そうとすれば、これら「5th Avenue」と「INTERNATIONAL」各文字よりなる本願商標を、その指定商品中「スーツ」「コート」等の被服に使用しても、これに接する取引者・需要者は、該商品が単に「世界中のどこでも着られる被服であり、ニューヨークの5番街(5th Avenue)で製造若しくは販売された商品である」ことを理解し認識するに止まるものといえる。
したがって、本願商標は、何人の業務に係る商品であるかを認識させることができないものと認められるものであるから、商標法第3条第1項第6号に該当し、登録することができない。

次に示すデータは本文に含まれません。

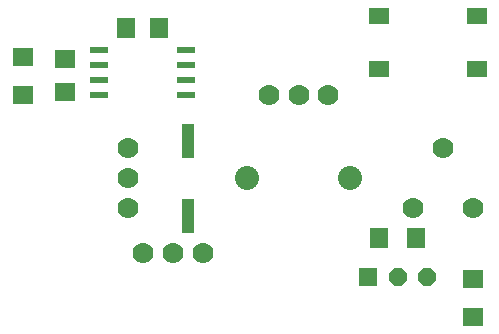
<source format=gbr>
G04 EAGLE Gerber RS-274X export*
G75*
%MOMM*%
%FSLAX34Y34*%
%LPD*%
%INSoldermask Top*%
%IPPOS*%
%AMOC8*
5,1,8,0,0,1.08239X$1,22.5*%
G01*
%ADD10C,1.778000*%
%ADD11C,2.032000*%
%ADD12R,1.600000X1.803000*%
%ADD13R,1.803000X1.600000*%
%ADD14R,1.800000X1.600000*%
%ADD15R,1.600000X1.800000*%
%ADD16R,1.524000X1.524000*%
%ADD17P,1.649562X8X292.500000*%
%ADD18R,1.549400X0.533400*%
%ADD19R,1.750000X1.400000*%
%ADD20R,1.000000X3.000000*%


D10*
X114300Y152400D03*
X114300Y177800D03*
X114300Y203200D03*
X259080Y247800D03*
X234080Y247800D03*
X284080Y247800D03*
D11*
X215080Y177800D03*
X303080Y177800D03*
D10*
X177800Y114300D03*
X152400Y114300D03*
X127000Y114300D03*
D12*
X327025Y127000D03*
X358775Y127000D03*
D13*
X406400Y60325D03*
X406400Y92075D03*
D14*
X60960Y250160D03*
X60960Y278160D03*
D15*
X113000Y304800D03*
X141000Y304800D03*
D10*
X406400Y152400D03*
X355600Y152400D03*
X381000Y203200D03*
D13*
X25400Y248285D03*
X25400Y280035D03*
D16*
X317900Y93980D03*
D17*
X342900Y93980D03*
X367900Y93980D03*
D18*
X89916Y285750D03*
X89916Y273050D03*
X89916Y260350D03*
X89916Y247650D03*
X164084Y247650D03*
X164084Y260350D03*
X164084Y273050D03*
X164084Y285750D03*
D19*
X409800Y314600D03*
X326800Y269600D03*
X409800Y269600D03*
X326800Y314600D03*
D20*
X165100Y145800D03*
X165100Y208800D03*
M02*

</source>
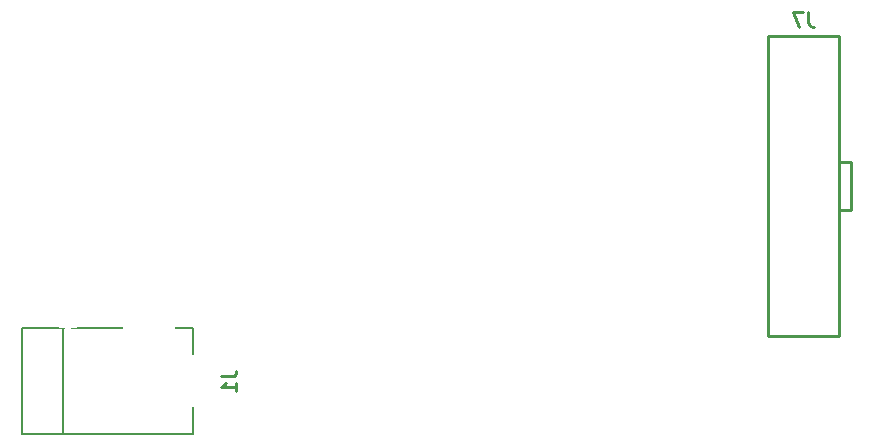
<source format=gbo>
G04 #@! TF.FileFunction,Legend,Bot*
%FSLAX46Y46*%
G04 Gerber Fmt 4.6, Leading zero omitted, Abs format (unit mm)*
G04 Created by KiCad (PCBNEW 4.0.1-stable) date 7/4/2016 23:44:38*
%MOMM*%
G01*
G04 APERTURE LIST*
%ADD10C,0.254000*%
%ADD11C,0.150000*%
%ADD12O,2.406400X1.606400*%
%ADD13R,4.406400X4.406400*%
%ADD14C,2.946400*%
%ADD15C,4.216400*%
%ADD16R,2.133600X2.438400*%
%ADD17O,2.133600X2.438400*%
%ADD18O,2.311400X1.930400*%
%ADD19R,2.311400X1.930400*%
%ADD20C,3.906400*%
%ADD21C,7.406400*%
%ADD22C,1.006400*%
G04 APERTURE END LIST*
D10*
D11*
X-62670500Y-21010880D02*
X-62670500Y-12009120D01*
X-66170620Y-21010880D02*
X-66170620Y-12009120D01*
X-66170620Y-12009120D02*
X-51669760Y-12009120D01*
X-51669760Y-12009120D02*
X-51669760Y-21010880D01*
X-51669760Y-21010880D02*
X-66170620Y-21010880D01*
D10*
X3000000Y2032000D02*
X4064000Y2032000D01*
X4064000Y2032000D02*
X4064000Y-2032000D01*
X4064000Y-2032000D02*
X3000000Y-2032000D01*
X3000000Y12700000D02*
X3000000Y-12700000D01*
X3000000Y-12700000D02*
X-3000000Y-12700000D01*
X-3000000Y-12700000D02*
X-3000000Y12700000D01*
X-3000000Y12700000D02*
X3000000Y12700000D01*
X-49266436Y-16086667D02*
X-48359293Y-16086667D01*
X-48177865Y-16026191D01*
X-48056912Y-15905239D01*
X-47996436Y-15723810D01*
X-47996436Y-15602858D01*
X-47996436Y-17356667D02*
X-47996436Y-16630953D01*
X-47996436Y-16993810D02*
X-49266436Y-16993810D01*
X-49085008Y-16872858D01*
X-48964055Y-16751905D01*
X-48903579Y-16630953D01*
X423333Y14792476D02*
X423333Y13885333D01*
X483809Y13703905D01*
X604761Y13582952D01*
X786190Y13522476D01*
X907142Y13522476D01*
X-60477Y14792476D02*
X-907143Y14792476D01*
X-362858Y13522476D01*
%LPC*%
D12*
X-44578544Y-11251338D03*
X-26798544Y-11251338D03*
X-44578544Y-8711338D03*
X-26798544Y-8711338D03*
X-44578544Y-6171338D03*
X-26798544Y-6171338D03*
X-44578544Y-3631338D03*
X-26798544Y-3631338D03*
X-44578544Y-1091338D03*
X-26798544Y-1091338D03*
X-44578544Y1448662D03*
X-26798544Y1448662D03*
X-44578544Y3988662D03*
X-26798544Y3988662D03*
X-44578544Y6528662D03*
X-26798544Y6528662D03*
X-44578544Y9068662D03*
X-26798544Y9068662D03*
X-44578544Y11608662D03*
X-26798544Y11608662D03*
X-44578544Y14148662D03*
X-26798544Y14148662D03*
X-44578544Y16688662D03*
X-26798544Y16688662D03*
D13*
X-52070000Y-16510000D03*
X-58670000Y-16510000D03*
X-55420000Y-11811000D03*
D14*
X-62230000Y22860000D03*
D15*
X-52070000Y22860000D03*
D14*
X-62230000Y13970000D03*
D15*
X-52070000Y13970000D03*
D14*
X-62230000Y5080000D03*
D15*
X-52070000Y5080000D03*
D14*
X-62230000Y-3810000D03*
D15*
X-52070000Y-3810000D03*
D16*
X-6350000Y24130000D03*
D17*
X-8890000Y24130000D03*
X-11430000Y24130000D03*
X-13970000Y24130000D03*
X-16510000Y24130000D03*
X-19050000Y24130000D03*
D16*
X-6350000Y20320000D03*
D17*
X-8890000Y20320000D03*
X-11430000Y20320000D03*
X-13970000Y20320000D03*
X-16510000Y20320000D03*
X-19050000Y20320000D03*
D18*
X-1270000Y8890000D03*
X1270000Y8890000D03*
X-1270000Y6350000D03*
X1270000Y6350000D03*
X-1270000Y3810000D03*
X1270000Y3810000D03*
X-1270000Y1270000D03*
X1270000Y1270000D03*
X-1270000Y-1270000D03*
X1270000Y-1270000D03*
X-1270000Y-3810000D03*
X1270000Y-3810000D03*
X-1270000Y-6350000D03*
X1270000Y-6350000D03*
X-1270000Y-8890000D03*
D19*
X1270000Y-8890000D03*
D20*
X-62230000Y-10160000D03*
X-57150000Y24130000D03*
D21*
X0Y22860000D03*
D22*
X2625000Y22860000D03*
X1856155Y21003845D03*
X0Y20235000D03*
X-1856155Y21003845D03*
X-2625000Y22860000D03*
X-1856155Y24716155D03*
X0Y25485000D03*
X1856155Y24716155D03*
D21*
X85000Y-17780000D03*
D22*
X2710000Y-17780000D03*
X1941155Y-19636155D03*
X85000Y-20405000D03*
X-1771155Y-19636155D03*
X-2540000Y-17780000D03*
X-1771155Y-15923845D03*
X85000Y-15155000D03*
X1941155Y-15923845D03*
M02*

</source>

なお、原査定は、本願商標が商標法第3条第1項第3号に該当すると認定しているが、当審では、本願商標が自他商品の識別標識の機能を果たし得ない点においては3号も6号も同様であると判断し、改めて拒絶理由を通知することなく上記のとおりの認定をした。
よって、結論のとおり審決する。

「明石・鳴門のかけ橋にあすの日本の夢がある」の文字は標語と認識するに止まり、自他商品を識別する標識とは理解しないものであるとされた事例

【種別】拒絶査定不服の審決
【審判番号】不服昭和42-7394
【事案】
本願商標は、ペン書体で「明石・鳴門のかけ橋にあすの日本の夢がある」の文字を4行に分けて縦書きしてなり、第17類「被服、布製身回品、寝具類」を指定商品とするものである。
【拒絶理由】
商標法3条1項5号
【審決における判断】
よって判断するに、本願商標は、前記のとおり「明石・鳴門のかけ橋にあすの日本の夢がある」の文字を七・五調に分けて縦書きしてなるものであるが、これは明らかに一種の標語よりなるものと認められる。そして、このように極めて冗長で、商標としての重要な部分をとらえにくいものを、その指定商品に使用しても、これに接する取引者、需要者は、単に「明石と鳴門に橋を架ければ日本の将来に希望がわいてくる」の如き観念を有する標語と認識するに止まり、自他商品を識別する標識とは理解しないものと判断するのが相当である。
してみれば、本願商標は、需要者が何人かの業務に係る商品であることを認識することができないものであるから、商標法3条1項6号に該当する。